Most people on this forum will probably argue against the 3.6 4-Motion, that being that more than 75% of the people on this forum have the 2.0 and most of the articles written concern the 2.0. 

I would also tend to say that the VR6 4Motion guys "seem" (although I can not prove this) to have less issues (engine / tranny and electrical issues). And I would dare say that the 3.6 offers a smoother ride.

In addition... the VR6 4Motion comes with HIDs / projector headlights already with auto-balancing, turn coordination, etc. Put some 6000K philips bulb in place of the 4500K stock philips bulbs + the Achtuning LED DRLs, and you've got yourself a pretty flash / ballsy luxury car. 

Or you can go the other route, get a 2.0.... buy and install an RNS-510, HID bulb kit and aftermarket projectors, homelink system, tune-up for your engine, wood interior, performance stock sound, different suspension, etc. etc. etc....... $$$$$$$$$....... or just pony up for the 3.6 4-Motion and have some small things to do :thumbup:

Depends on what kind of a person you are. Do you care more about luxury / flashiness with all the bells and whistles already on the car? Or are you the kind that likes to take the engine apart, put in a forged crank and domed pistons, aftermarket regulator, larger turbo, new exhaust, etc. etc.????

My .02 :wave:


----------



## boogiedownberlin (Sep 3, 2012)

I would have gone for the V6, which sells for $46k out here. 
A fully loaded 2.0T (without the lane departure and the adaptive CC) costs $41k

I got mine for an amazing deal and only paid $34k, saving $7k. 

IMO a car like the CC needs a V6 and AWD. A four cylinder doesn't fit its image properly (esp. when you hit the gas pedal and you hear the sound of a 4 cylinder small engine). Also I love the dual exhausts on the V6. 

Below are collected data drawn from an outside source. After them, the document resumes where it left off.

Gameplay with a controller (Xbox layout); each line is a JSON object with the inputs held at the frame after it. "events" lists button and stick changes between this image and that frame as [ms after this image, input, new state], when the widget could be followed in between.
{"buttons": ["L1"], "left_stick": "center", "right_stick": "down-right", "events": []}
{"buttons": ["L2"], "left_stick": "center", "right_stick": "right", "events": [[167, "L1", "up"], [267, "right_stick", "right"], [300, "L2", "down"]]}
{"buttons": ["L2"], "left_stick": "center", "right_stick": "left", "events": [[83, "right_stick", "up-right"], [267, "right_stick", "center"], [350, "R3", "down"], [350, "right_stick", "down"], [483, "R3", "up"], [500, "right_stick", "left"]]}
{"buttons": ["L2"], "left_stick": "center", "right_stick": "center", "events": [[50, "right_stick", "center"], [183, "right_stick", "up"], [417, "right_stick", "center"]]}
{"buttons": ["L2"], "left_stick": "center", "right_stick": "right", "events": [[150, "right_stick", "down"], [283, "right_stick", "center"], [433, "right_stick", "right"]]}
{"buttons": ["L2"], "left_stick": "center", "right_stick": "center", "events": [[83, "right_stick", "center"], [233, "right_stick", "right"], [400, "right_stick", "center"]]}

I didn't mind the the the 2.0T in my 2006 Audi A4 though, but in the CC I sometimes wish I had the V6


----------



## usaf-lt-g (May 16, 2012)

boogiedownberlin said:


> I would have gone for the V6, which sells for $46k out here.
> A fully loaded 2.0T (without the lane departure and the adaptive CC) costs $41k


BTW.... Despite popular belief here in the States... you CAN do a swap out for the ACC (Adapative Crusie Control) which isn't offered on USA spec cars. I'm working on it right now. In the end, the feature add will be somewhere around the $1000 - $1500 range, despite the normal full price parts cost being around $3500 - $4000. If you know where to find the parts.... that's half the battle.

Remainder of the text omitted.